Source extract:
=== Begin Enclosure ===
‘Serious Mistake’: Trump Admin Moves To Dismiss Challenge To Mail-Order Abortion Pills

The Trump administration on Monday moved to dismiss a challenge to the Food and Drug Administration’s lax abortion pill guidelines, which have opened the floodgates of dangerous mail-order abortions.
The Justice Department said in a 15-page court filing that a suit from the Republican attorneys general of Missouri, Idaho, and Kansas challenging the FDA’s decision was not filed in the right location and should be dismissed. The red states argue that the FDA overlooked the dangers of the abortion pill when it relaxed guidelines in recent years to allow for the pills to be shipped through the mail.
In his filing, Acting Assistant Attorney General Yaakoth Roth mirrored the Biden administration’s position, which defended the FDA’s loose abortion pill regulations. He argued that the states’ “claims have no connection” to the U.S. District Court for Northern Texas, where the suit was filed.
The Trump administration’s decision will likely anger Republicans and pro-life advocates. As The Daily Wire previously reported, there are networks of leftist activists who ship abortion pills, often unregulated ones manufactured in foreign countries, into states where abortion is illegal. These networks send pills to anyone with access to a credit card and mailing address for less than $100. Purported users of the abortion pills often report on social media horror stories of doing the procedures, and recount stories of flushing large chunks of aborted babies down the toilet.
Susan B. Anthony Pro-Life America President Marjorie Dannenfelser urged the Trump administration to take steps to reign in the abortion pill, pointing out the documented dangers.
“At a minimum, the Trump administration should reverse the Biden FDA’s reckless nationwide mail-order abortion drug policy,” she told The Daily Wire. “We urge the Trump administration to reinstate basic measures that require real medical oversight. Women and girls deserve better than high-risk drugs with no in-person doctor, no follow-up and no accountability.”
“This isn’t health care,” Dannenfelser added. “It’s harm.”
The case originated after the Republican attorneys general had interceded in another case brought by pro-life doctors concerned about the FDA guidelines on mifepristone and other abortion drugs. That case was later dismissed by the Supreme Court, which said the doctors lacked standing, and the Republican officials revised their complaint.
“At bottom, the States cannot keep alive a lawsuit in which the original plaintiffs were held to lack standing, those plaintiffs have now voluntarily dismissed their claims, and the States’ own claims have no connection to this District,” Roth wrote. “The States are free to pursue their claims in a District where venue is proper.”
Roth also wrote that the states failed “to identify any actual or imminent controversy over whether any of their laws are preempted.”
Missouri Attorney General Andrew Bailey responded on Tuesday to the filing by pointing to evidence showing the established dangers of so-called self-managed abortions.
=== End Enclosure ===
Given entries:
=== Begin Enclosure ===
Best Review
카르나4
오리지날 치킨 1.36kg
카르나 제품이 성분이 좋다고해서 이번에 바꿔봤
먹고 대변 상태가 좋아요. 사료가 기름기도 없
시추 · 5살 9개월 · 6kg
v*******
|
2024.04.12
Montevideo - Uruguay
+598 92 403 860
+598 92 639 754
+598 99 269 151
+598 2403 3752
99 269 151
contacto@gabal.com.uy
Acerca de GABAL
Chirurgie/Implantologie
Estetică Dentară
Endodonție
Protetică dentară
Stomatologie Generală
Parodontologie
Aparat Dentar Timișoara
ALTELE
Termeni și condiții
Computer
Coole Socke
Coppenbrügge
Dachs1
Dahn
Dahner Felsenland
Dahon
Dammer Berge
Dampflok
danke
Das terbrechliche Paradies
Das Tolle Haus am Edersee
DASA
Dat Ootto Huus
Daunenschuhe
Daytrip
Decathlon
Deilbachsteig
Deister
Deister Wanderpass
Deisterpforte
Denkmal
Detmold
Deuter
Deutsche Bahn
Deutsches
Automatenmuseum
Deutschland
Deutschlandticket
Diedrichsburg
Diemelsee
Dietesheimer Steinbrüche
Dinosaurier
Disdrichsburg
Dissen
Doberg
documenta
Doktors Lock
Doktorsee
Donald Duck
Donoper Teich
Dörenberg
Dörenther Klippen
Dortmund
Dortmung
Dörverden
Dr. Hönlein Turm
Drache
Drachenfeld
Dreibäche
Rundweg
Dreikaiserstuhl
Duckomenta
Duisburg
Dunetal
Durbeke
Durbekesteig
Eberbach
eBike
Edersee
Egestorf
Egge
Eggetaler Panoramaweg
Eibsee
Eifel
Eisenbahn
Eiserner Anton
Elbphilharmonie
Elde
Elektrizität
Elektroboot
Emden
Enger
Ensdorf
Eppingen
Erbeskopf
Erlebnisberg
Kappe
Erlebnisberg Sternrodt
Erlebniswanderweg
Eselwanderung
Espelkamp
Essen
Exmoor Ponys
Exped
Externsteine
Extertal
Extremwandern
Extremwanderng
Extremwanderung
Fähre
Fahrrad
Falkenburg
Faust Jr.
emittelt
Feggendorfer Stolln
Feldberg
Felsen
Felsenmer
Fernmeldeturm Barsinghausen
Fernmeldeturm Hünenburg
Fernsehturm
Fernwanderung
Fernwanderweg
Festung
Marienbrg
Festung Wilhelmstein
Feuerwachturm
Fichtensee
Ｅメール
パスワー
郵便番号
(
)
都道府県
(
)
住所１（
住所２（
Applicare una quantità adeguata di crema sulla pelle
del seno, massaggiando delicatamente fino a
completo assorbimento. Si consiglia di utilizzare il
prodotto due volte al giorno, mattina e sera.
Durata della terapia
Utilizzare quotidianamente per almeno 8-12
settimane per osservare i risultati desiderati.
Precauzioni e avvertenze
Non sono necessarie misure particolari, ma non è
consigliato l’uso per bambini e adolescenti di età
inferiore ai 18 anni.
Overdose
=== End Enclosure ===
Work instructions:
a) Copy the stretch of the article on the mail-order abortion pill challenge from "The Trump administration on" through "suit was filed.".
b) For each statement, say whether the article on the mail-order abortion pill challenge agrees with it, answering yes or no and quoting the words that decide it: (i) The suit was brought by Republican attorneys general of Missouri, Idaho, and Kansas. (ii) The Justice Department's court filing ran 30 pages. (iii) The Supreme Court dismissed the pro-life doctors' case on the grounds that they lacked standing.

Exercise responses:
a)
The Trump administration on Monday moved to dismiss a challenge to the Food and Drug Administration’s lax abortion pill guidelines, which have opened the floodgates of dangerous mail-order abortions.
The Justice Department said in a 15-page court filing that a suit from the Republican attorneys general of Missouri, Idaho, and Kansas challenging the FDA’s decision was not filed in the right location and should be dismissed. The red states argue that the FDA overlooked the dangers of the abortion pill when it relaxed guidelines in recent years to allow for the pills to be shipped through the mail.
In his filing, Acting Assistant Attorney General Yaakoth Roth mirrored the Biden administration’s position, which defended the FDA’s loose abortion pill regulations. He argued that the states’ “claims have no connection” to the U.S. District Court for Northern Texas, where the suit was filed.

b)
(i) Yes: "a suit from the Republican attorneys general of Missouri, Idaho, and Kansas"
(ii) No: "in a 15-page court filing"
(iii) Yes: "That case was later dismissed by the Supreme Court, which said the doctors lacked standing"